Watch the Ig Nobel Prizes

Tonight is the weirdest night in science.

The paper plane target at the 2012 Ig Nobel awards prepares to be bombarded.
The paper plane target at the 2012 Ig Nobel awards prepares to be bombarded.

Photo courtesy of Richard Baguley/Flickr

It’s one of the most exciting nights of the year for fans of science, humor, and bizarre, unexpected, highly improbable research. Tonight, the 10 winners of the 2013 Ig Nobel Prizes will be announced. Who will they be? The suspense is killing me! Watch a live webcast here on Slate starting at 5:35.

For those who have never seen an Ig Nobel ceremony before, you’re in for a treat. One never knows what to expect, but the show will feature real Nobel Prize winners presenting prizes to their, um, peers. Past winners include researchers who studied race-based cheese preferences, brain activity in a dead salmon, injuries caused by falling coconuts, the five-second rule for judging the safety of food dropped on the floor, and homosexual necrophilia in a mallard duck. There will also be an opera: The Blonsky Device, celebrating 1999 winners George and Charlotte Blonsky, who invented a machine for “facilitating the birth of a child by centrifugal force.” U.S. patent No. 3216423A. For more about the Ig Nobels, read master of ceremonies Marc Abrahams’ book This Is Improbable: Cheese String Theory, Magnetic Chickens, and Other WTF Research.

Update, Sept. 13: This year’s Ig Nobel Prize in medicine goes to a team from Japan, China, and the United Kingdom that studied the effects of opera music on heart transplant patients. That are mice. Good news: Post-surgery, mice that listened to La Traviata lived longer. The psychology prize goes to a team from France, the Netherlands, Poland, and the United States (Ig Nobel–worthy work requires big international teams) for a study of faux beer goggles.
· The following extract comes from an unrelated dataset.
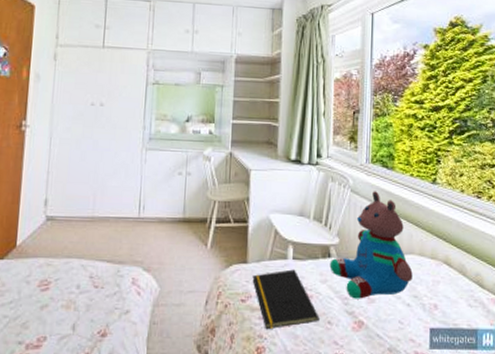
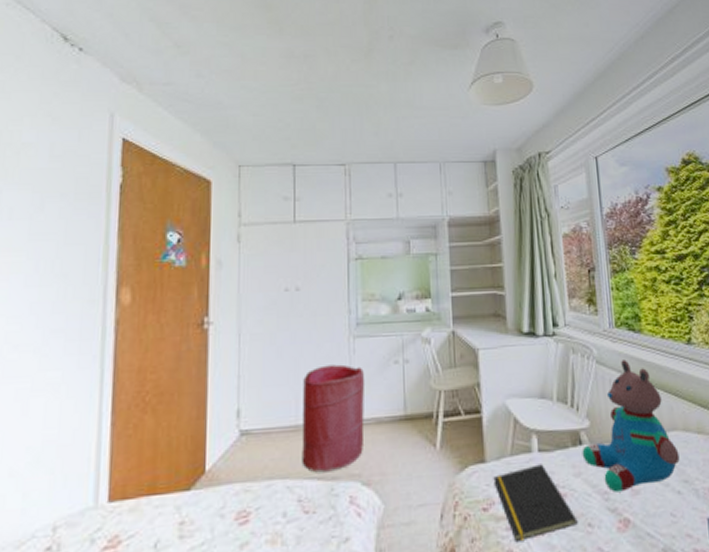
laundry hamper: none [95,170,153,257] -> present [302,364,365,473]

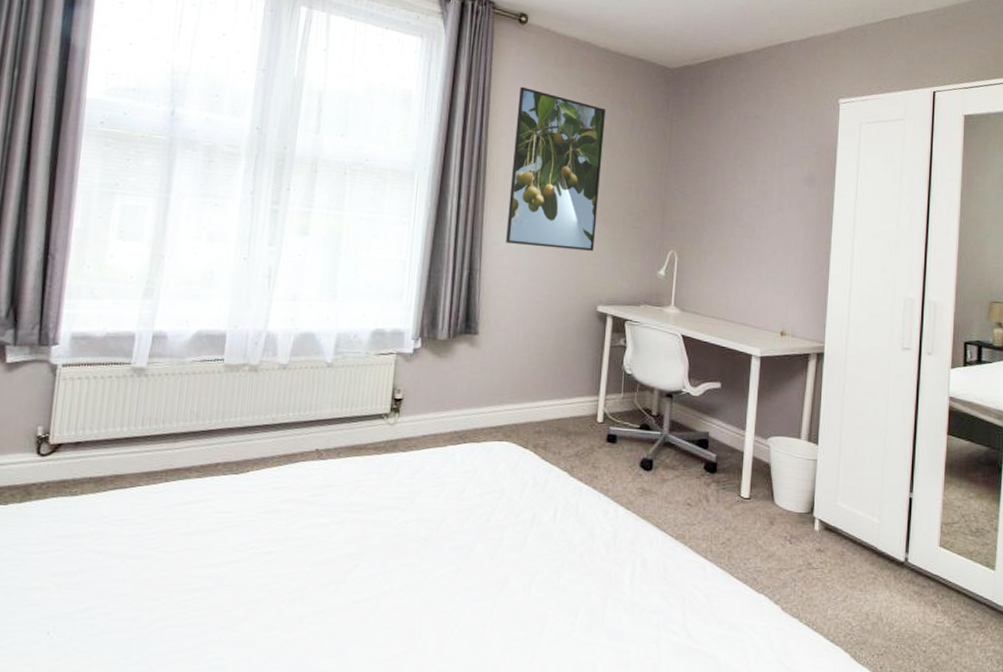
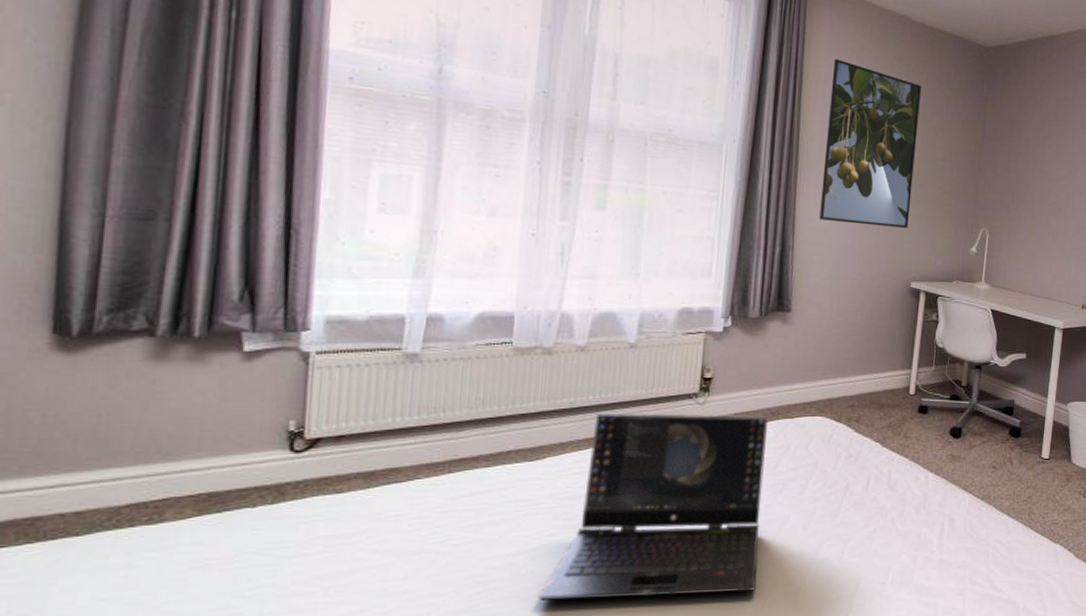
laptop computer: none [238,430,455,621] -> present [538,413,768,600]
People who are drunk—or who merely think they are drunk—also think they are extra attractive. The prestigious physics prize is awarded to a team from Italy, the United Kingdom, Switzerland, Russia, and France, that calculated that people could walk on water, at least if the water is in a low-gravity environment such as the moon.

Laura Helmuth is Slate's science and health editor.